*** Block opens ***
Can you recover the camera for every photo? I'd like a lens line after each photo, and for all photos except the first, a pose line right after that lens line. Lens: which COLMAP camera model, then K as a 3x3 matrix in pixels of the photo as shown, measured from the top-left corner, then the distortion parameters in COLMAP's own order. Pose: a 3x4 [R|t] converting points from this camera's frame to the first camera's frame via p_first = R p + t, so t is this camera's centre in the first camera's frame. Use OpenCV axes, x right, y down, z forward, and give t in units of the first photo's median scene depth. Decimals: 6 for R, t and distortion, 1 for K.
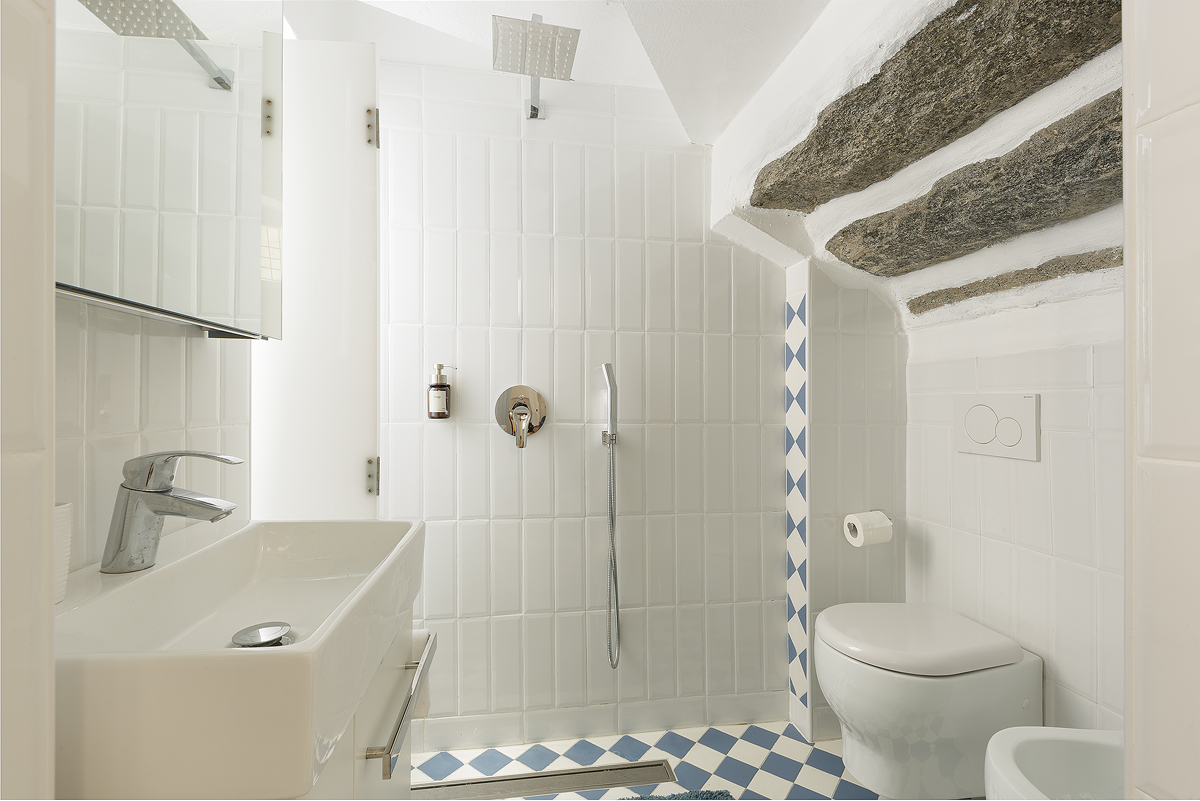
lens RADIAL K [[568.9, 0, 600.1], [0, 568.9, 400.7], [0, 0, 1]] dist [0.006485, 0.000244]
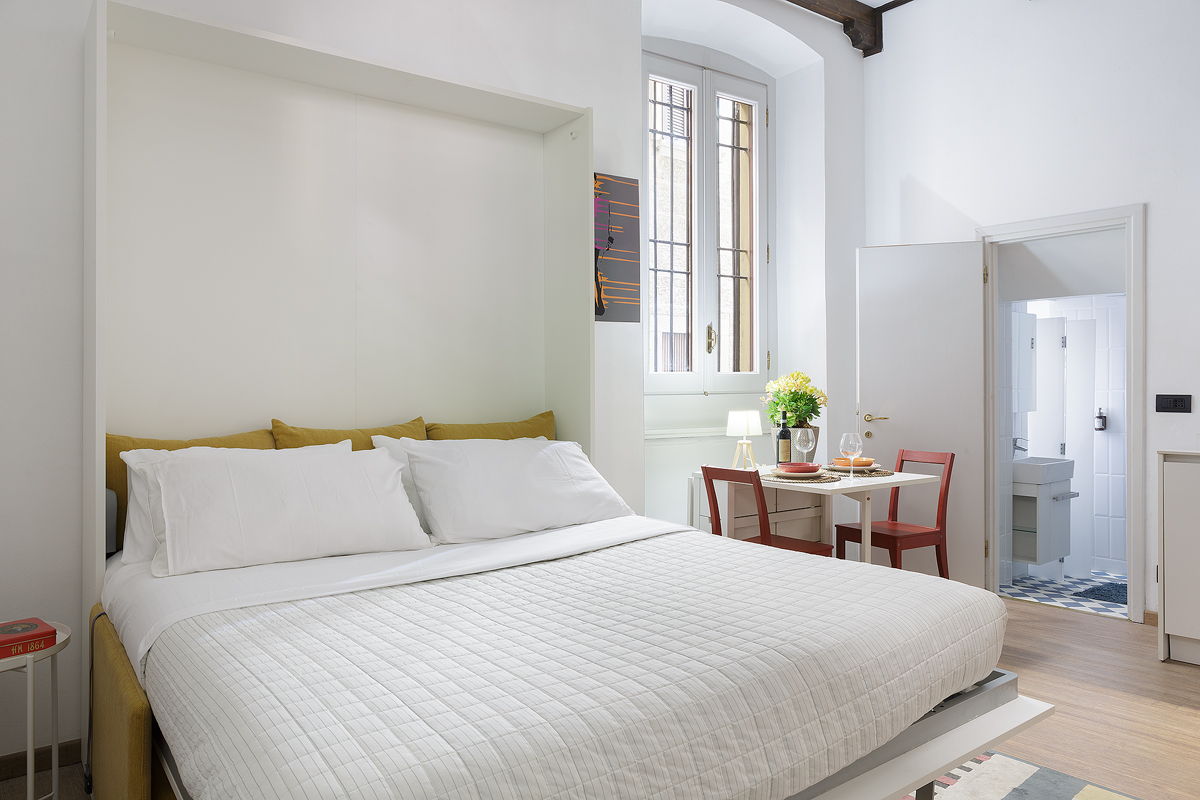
lens RADIAL K [[819.3, 0, 605.6], [0, 819.3, 394.8], [0, 0, 1]] dist [-0.001536, 0.014083]
pose [[0.559535, 0.014968, -0.828671, 2.019056], [0.006168, 0.999734, 0.022223, -0.298643], [0.828784, -0.017546, 0.559294, -3.788938]]
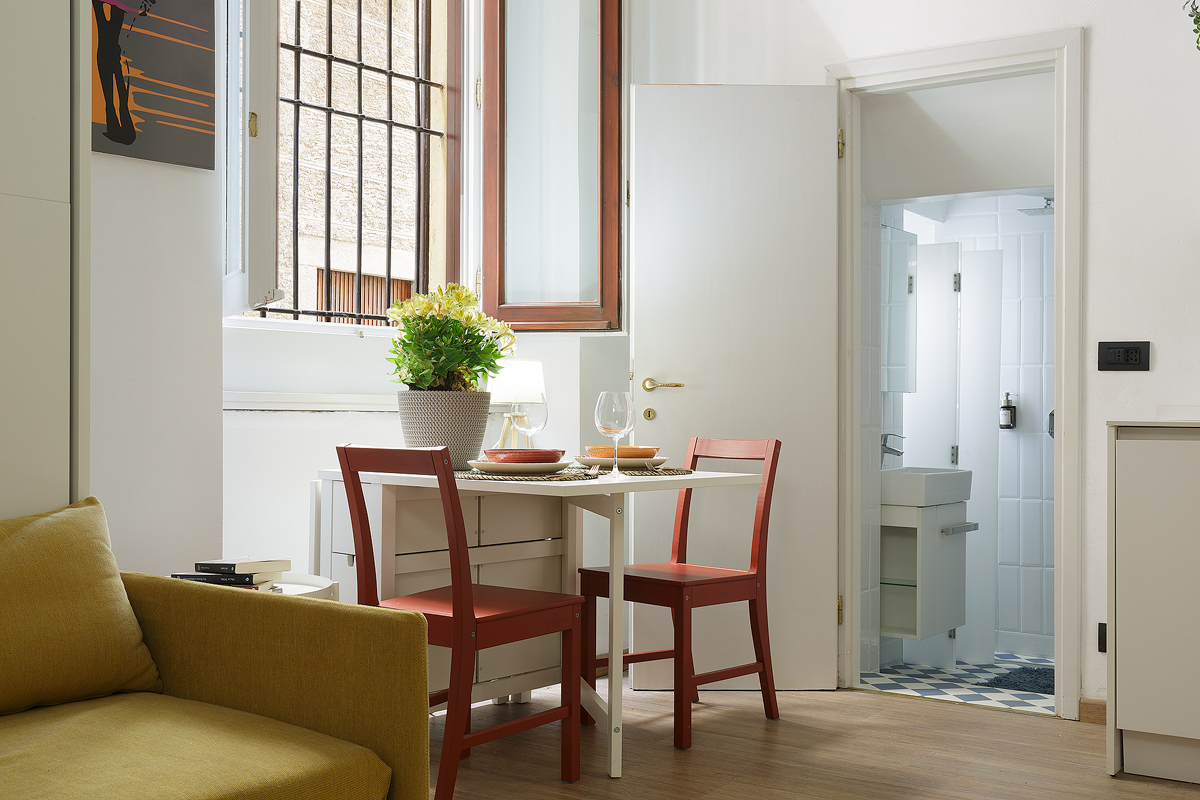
lens RADIAL K [[1313.0, 0, 593.5], [0, 1313.0, 412.2], [0, 0, 1]] dist [0.036055, 0.000000]
pose [[0.747046, 0.012293, -0.664659, 1.743810], [-0.006757, 0.999918, 0.010900, -0.062063], [0.664738, -0.003652, 0.747068, -3.338839]]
*** Block closes ***
__Exercise directions__
Arrange the records above as a two-column CSV with the headers "prompt" and "completion", one row per record, putting its text and its answer each in a single quoted field with line breaks replaced by spaces. Leave the pictures out of the CSV.

__Result for this exercise__
prompt,completion
"Can you recover the camera for every photo? I'd like a lens line after each photo, and for all photos except the first, a pose line right after that lens line. Lens: which COLMAP camera model, then K as a 3x3 matrix in pixels of the photo as shown, measured from the top-left corner, then the distortion parameters in COLMAP's own order. Pose: a 3x4 [R|t] converting points from this camera's frame to the first camera's frame via p_first = R p + t, so t is this camera's centre in the first camera's frame. Use OpenCV axes, x right, y down, z forward, and give t in units of the first photo's median scene depth. Decimals: 6 for R, t and distortion, 1 for K.","lens RADIAL K [[568.9, 0, 600.1], [0, 568.9, 400.7], [0, 0, 1]] dist [0.006485, 0.000244] lens RADIAL K [[819.3, 0, 605.6], [0, 819.3, 394.8], [0, 0, 1]] dist [-0.001536, 0.014083] pose [[0.559535, 0.014968, -0.828671, 2.019056], [0.006168, 0.999734, 0.022223, -0.298643], [0.828784, -0.017546, 0.559294, -3.788938]] lens RADIAL K [[1313.0, 0, 593.5], [0, 1313.0, 412.2], [0, 0, 1]] dist [0.036055, 0.000000] pose [[0.747046, 0.012293, -0.664659, 1.743810], [-0.006757, 0.999918, 0.010900, -0.062063], [0.664738, -0.003652, 0.747068, -3.338839]]"